---------- Recorded information ----------

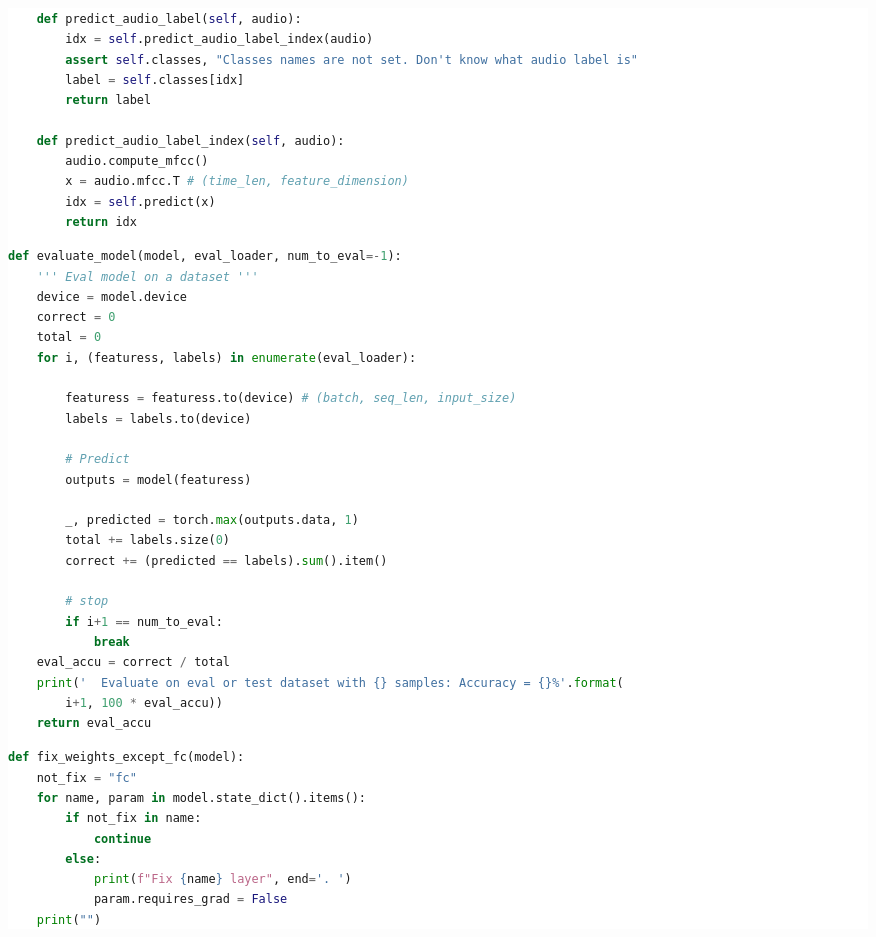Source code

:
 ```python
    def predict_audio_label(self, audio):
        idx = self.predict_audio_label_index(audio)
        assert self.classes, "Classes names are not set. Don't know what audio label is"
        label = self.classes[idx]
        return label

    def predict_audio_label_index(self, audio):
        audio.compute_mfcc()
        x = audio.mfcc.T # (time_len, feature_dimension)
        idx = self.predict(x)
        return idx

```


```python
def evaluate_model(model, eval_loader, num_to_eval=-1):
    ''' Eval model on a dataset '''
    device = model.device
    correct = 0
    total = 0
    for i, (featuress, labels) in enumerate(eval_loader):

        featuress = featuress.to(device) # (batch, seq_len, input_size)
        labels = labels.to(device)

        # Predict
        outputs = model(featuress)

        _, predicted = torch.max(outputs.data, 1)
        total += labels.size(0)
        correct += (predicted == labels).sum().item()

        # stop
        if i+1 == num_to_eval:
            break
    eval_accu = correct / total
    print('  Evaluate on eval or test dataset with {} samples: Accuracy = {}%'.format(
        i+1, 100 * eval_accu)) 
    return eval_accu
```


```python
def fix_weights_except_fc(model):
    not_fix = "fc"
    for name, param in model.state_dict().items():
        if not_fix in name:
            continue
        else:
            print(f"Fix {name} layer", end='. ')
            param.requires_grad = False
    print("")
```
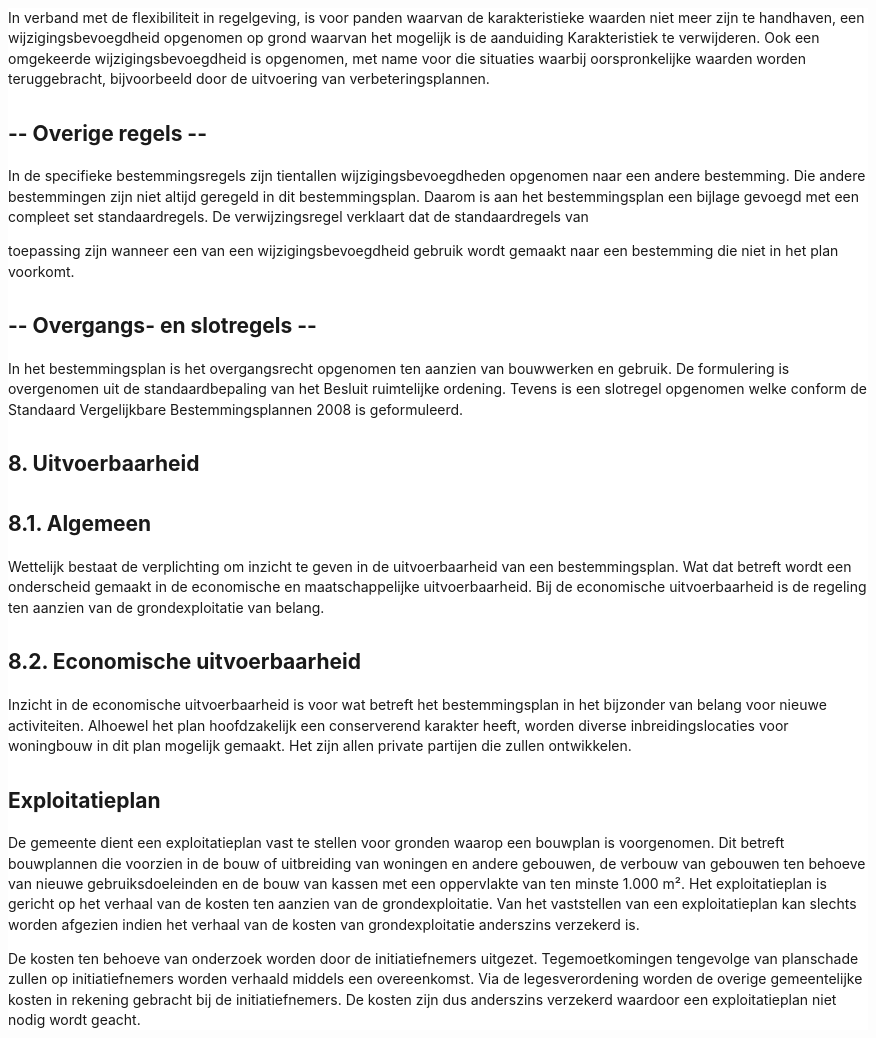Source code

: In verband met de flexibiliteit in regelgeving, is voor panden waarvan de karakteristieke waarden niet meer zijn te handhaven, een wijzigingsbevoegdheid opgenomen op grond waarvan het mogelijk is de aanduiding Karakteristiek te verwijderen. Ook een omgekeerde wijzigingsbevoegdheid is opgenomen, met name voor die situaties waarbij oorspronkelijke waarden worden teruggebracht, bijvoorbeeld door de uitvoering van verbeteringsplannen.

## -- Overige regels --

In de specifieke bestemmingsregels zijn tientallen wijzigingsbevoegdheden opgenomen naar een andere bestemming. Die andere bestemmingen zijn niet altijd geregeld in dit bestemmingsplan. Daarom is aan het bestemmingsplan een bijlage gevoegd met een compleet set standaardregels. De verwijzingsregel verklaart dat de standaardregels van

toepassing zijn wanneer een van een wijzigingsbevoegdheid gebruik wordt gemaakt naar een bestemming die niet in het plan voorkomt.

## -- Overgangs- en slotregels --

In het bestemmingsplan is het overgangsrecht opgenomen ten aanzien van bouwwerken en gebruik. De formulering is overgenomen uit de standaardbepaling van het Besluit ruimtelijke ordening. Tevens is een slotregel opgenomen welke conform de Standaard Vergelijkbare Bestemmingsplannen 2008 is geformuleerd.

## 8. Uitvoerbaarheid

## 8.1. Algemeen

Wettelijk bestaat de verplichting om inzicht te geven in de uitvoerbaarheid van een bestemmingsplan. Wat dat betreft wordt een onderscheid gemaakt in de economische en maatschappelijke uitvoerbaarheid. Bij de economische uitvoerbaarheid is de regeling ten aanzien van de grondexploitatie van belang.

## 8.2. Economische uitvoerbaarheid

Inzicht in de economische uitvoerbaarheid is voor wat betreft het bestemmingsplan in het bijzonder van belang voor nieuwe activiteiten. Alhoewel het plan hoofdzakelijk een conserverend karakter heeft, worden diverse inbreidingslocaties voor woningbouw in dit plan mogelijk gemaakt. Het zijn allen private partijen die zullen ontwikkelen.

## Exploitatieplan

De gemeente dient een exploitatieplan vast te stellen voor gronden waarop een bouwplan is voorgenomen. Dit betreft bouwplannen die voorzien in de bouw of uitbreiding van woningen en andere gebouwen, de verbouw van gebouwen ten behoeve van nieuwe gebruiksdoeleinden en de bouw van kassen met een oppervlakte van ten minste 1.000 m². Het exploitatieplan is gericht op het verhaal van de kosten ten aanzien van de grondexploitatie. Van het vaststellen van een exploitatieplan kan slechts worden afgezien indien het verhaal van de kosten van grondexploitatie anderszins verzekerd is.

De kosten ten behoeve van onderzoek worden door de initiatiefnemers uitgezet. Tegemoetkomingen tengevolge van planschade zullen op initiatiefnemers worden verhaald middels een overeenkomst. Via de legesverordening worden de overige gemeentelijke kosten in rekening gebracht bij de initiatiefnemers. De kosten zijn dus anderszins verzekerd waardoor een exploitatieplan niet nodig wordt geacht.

----------

Find the lines above that contain the word "model" and collect them.

def evaluate_model(model, eval_loader, num_to_eval=-1):
    ''' Eval model on a dataset '''
    device = model.device
        outputs = model(featuress)
def fix_weights_except_fc(model):
    for name, param in model.state_dict().items():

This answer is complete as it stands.